[Your goal] Copy out every item below word for word, without changing any line.

>> start Input

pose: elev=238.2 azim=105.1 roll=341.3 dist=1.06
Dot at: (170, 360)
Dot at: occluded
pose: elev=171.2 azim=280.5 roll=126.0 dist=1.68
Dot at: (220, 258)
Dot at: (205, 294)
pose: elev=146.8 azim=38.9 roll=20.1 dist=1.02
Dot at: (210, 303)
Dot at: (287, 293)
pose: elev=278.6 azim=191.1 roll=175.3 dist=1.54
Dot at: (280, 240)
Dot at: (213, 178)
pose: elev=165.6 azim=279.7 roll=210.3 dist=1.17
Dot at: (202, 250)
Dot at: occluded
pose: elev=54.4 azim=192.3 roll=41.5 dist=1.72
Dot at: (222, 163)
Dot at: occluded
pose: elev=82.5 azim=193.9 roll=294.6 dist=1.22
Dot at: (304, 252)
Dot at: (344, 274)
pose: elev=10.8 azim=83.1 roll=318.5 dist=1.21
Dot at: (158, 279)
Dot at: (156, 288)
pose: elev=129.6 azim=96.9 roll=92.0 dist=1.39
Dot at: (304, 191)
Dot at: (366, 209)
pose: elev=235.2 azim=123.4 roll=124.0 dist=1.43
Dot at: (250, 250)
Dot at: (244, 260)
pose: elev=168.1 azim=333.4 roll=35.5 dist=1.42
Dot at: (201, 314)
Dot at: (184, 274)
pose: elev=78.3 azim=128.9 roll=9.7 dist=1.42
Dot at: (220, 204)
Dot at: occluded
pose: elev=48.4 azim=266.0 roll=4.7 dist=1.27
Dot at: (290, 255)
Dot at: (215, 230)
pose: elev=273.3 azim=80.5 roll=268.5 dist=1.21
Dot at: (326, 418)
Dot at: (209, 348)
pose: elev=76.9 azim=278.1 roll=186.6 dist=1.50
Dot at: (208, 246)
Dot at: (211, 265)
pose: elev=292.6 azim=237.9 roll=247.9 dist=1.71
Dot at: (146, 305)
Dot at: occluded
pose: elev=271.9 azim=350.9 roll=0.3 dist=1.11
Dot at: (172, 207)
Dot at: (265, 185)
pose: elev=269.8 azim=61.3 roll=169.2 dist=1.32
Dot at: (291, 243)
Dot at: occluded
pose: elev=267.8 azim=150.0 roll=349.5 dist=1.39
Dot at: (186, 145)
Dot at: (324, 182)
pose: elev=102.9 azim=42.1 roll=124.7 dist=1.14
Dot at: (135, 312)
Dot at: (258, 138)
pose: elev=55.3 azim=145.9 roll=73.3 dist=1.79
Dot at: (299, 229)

>> end Input

[Completed task]
pose: elev=238.2 azim=105.1 roll=341.3 dist=1.06
Dot at: (170, 360)
Dot at: occluded
pose: elev=171.2 azim=280.5 roll=126.0 dist=1.68
Dot at: (220, 258)
Dot at: (205, 294)
pose: elev=146.8 azim=38.9 roll=20.1 dist=1.02
Dot at: (210, 303)
Dot at: (287, 293)
pose: elev=278.6 azim=191.1 roll=175.3 dist=1.54
Dot at: (280, 240)
Dot at: (213, 178)
pose: elev=165.6 azim=279.7 roll=210.3 dist=1.17
Dot at: (202, 250)
Dot at: occluded
pose: elev=54.4 azim=192.3 roll=41.5 dist=1.72
Dot at: (222, 163)
Dot at: occluded
pose: elev=82.5 azim=193.9 roll=294.6 dist=1.22
Dot at: (304, 252)
Dot at: (344, 274)
pose: elev=10.8 azim=83.1 roll=318.5 dist=1.21
Dot at: (158, 279)
Dot at: (156, 288)
pose: elev=129.6 azim=96.9 roll=92.0 dist=1.39
Dot at: (304, 191)
Dot at: (366, 209)
pose: elev=235.2 azim=123.4 roll=124.0 dist=1.43
Dot at: (250, 250)
Dot at: (244, 260)
pose: elev=168.1 azim=333.4 roll=35.5 dist=1.42
Dot at: (201, 314)
Dot at: (184, 274)
pose: elev=78.3 azim=128.9 roll=9.7 dist=1.42
Dot at: (220, 204)
Dot at: occluded
pose: elev=48.4 azim=266.0 roll=4.7 dist=1.27
Dot at: (290, 255)
Dot at: (215, 230)
pose: elev=273.3 azim=80.5 roll=268.5 dist=1.21
Dot at: (326, 418)
Dot at: (209, 348)
pose: elev=76.9 azim=278.1 roll=186.6 dist=1.50
Dot at: (208, 246)
Dot at: (211, 265)
pose: elev=292.6 azim=237.9 roll=247.9 dist=1.71
Dot at: (146, 305)
Dot at: occluded
pose: elev=271.9 azim=350.9 roll=0.3 dist=1.11
Dot at: (172, 207)
Dot at: (265, 185)
pose: elev=269.8 azim=61.3 roll=169.2 dist=1.32
Dot at: (291, 243)
Dot at: occluded
pose: elev=267.8 azim=150.0 roll=349.5 dist=1.39
Dot at: (186, 145)
Dot at: (324, 182)
pose: elev=102.9 azim=42.1 roll=124.7 dist=1.14
Dot at: (135, 312)
Dot at: (258, 138)
pose: elev=55.3 azim=145.9 roll=73.3 dist=1.79
Dot at: (299, 229)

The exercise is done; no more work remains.